The Living Lands Fellowship was established at INHF by Maynard residents Kathy Steege and her late husband, Jon, to create an opportunity for recent college graduates to engage in stewardship work while searching for a permanent position in the conservation or natural resource management field. Jon was the Integrated Roadside Vegetation Manager for Fayette County for 25 years and was particularly passionate about creating opportunities for the next generation of professional conservationists.
"This was Jon's dream and we are excited it finally came to fruition," Steege said.

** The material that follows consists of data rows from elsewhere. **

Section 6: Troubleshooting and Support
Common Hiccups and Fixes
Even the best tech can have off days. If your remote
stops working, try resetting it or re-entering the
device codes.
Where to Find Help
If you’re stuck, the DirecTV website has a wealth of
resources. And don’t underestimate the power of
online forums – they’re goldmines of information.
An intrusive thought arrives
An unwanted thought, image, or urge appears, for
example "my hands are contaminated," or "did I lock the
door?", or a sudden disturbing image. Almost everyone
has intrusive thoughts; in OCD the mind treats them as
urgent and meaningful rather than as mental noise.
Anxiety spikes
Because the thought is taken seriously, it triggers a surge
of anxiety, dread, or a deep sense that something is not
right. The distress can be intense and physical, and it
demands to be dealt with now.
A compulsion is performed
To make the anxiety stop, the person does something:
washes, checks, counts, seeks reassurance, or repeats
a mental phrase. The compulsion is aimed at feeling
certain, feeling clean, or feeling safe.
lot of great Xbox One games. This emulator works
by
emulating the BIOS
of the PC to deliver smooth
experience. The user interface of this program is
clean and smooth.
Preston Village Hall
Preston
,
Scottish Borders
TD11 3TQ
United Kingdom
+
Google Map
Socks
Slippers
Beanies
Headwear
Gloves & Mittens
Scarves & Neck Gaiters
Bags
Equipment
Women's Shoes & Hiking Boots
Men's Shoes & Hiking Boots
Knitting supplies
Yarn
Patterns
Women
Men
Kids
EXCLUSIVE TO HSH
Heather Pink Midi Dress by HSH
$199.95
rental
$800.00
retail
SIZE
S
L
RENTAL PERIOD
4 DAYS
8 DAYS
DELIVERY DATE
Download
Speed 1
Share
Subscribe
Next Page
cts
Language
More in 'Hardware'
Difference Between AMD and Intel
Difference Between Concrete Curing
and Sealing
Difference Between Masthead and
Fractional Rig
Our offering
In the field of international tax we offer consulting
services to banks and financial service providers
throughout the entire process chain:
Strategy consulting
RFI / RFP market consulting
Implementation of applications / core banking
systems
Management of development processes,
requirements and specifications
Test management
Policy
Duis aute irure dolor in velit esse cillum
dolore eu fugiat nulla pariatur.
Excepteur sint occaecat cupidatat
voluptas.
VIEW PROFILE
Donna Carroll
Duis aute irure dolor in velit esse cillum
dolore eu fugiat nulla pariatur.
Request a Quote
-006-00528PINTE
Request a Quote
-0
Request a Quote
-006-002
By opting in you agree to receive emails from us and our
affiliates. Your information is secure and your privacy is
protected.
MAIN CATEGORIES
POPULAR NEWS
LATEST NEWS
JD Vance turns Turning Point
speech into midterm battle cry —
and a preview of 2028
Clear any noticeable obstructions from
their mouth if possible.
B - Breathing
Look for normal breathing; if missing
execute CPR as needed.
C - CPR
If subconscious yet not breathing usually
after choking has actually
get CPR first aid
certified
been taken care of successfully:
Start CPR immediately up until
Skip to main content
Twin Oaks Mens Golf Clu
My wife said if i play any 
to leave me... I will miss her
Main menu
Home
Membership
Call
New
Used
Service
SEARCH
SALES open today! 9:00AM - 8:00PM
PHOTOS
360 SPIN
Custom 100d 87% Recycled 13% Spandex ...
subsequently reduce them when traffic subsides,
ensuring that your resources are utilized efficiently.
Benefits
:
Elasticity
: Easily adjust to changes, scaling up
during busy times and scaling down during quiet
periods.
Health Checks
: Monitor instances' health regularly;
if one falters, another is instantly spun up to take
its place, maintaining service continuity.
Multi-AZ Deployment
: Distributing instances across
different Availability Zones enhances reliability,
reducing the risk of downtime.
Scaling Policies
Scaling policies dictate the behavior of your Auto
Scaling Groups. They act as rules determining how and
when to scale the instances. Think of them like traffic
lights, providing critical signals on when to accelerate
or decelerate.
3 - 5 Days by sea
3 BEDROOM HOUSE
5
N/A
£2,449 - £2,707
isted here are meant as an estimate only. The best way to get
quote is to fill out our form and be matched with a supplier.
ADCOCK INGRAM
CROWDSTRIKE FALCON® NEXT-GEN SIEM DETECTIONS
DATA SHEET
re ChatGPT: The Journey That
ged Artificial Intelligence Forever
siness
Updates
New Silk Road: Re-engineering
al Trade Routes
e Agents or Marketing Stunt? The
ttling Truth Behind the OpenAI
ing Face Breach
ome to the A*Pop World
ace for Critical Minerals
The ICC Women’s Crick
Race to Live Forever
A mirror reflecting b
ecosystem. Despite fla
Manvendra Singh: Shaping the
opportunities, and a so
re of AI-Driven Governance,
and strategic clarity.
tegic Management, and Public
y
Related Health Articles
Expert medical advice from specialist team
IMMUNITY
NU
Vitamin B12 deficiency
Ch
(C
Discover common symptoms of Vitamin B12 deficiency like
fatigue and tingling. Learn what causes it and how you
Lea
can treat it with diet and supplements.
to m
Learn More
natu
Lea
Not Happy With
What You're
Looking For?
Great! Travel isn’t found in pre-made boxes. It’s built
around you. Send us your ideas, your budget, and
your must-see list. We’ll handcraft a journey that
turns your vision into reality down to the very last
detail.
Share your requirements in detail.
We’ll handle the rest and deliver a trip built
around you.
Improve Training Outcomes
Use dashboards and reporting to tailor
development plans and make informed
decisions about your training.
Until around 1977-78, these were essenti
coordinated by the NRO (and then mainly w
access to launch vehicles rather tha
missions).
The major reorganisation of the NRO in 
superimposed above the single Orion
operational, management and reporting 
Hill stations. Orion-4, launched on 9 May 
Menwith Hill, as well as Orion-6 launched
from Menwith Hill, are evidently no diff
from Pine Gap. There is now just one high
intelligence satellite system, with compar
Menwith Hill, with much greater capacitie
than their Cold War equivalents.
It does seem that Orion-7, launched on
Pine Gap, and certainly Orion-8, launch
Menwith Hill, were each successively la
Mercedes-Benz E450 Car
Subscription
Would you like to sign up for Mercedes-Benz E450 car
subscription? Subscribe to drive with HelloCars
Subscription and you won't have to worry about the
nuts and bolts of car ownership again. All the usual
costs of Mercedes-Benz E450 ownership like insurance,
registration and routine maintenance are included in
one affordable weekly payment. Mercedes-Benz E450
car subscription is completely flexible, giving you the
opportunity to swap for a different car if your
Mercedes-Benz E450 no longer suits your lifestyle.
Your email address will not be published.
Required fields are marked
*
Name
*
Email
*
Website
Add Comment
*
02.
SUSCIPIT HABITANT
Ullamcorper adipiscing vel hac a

A recent socially distanced gathering between Frieden, members of the Steege family, INHF and FCCB staff and board members took place recently on a property near Clermont that Jon was particularly passionate about. "It means a lot to my family and I to have everyone come together today to remember Jon and to appreciate the conservation work that meant so much to him," Steege said.
The fellowship expanded Frieden’s experience and provided the Steege family with a meaningful way to remember Jon. It also successfully served its purpose of acting as a bridge between graduation and full-time employment in natural resource management. Frieden recently accepted a position as a Pheasants Forever Farm Bill Biologist. He will begin his new position, which will be based out of the Adair Natural Resources Conservation Service office, in early October.
“That’s the way it’s supposed to work,” said Steege.
The 2020 fellowship was made possible through a joint partnership between INHF, the Fayette County Conservation Board, Fayette County Pheasants Forever, the Steeges and other anonymous private donors.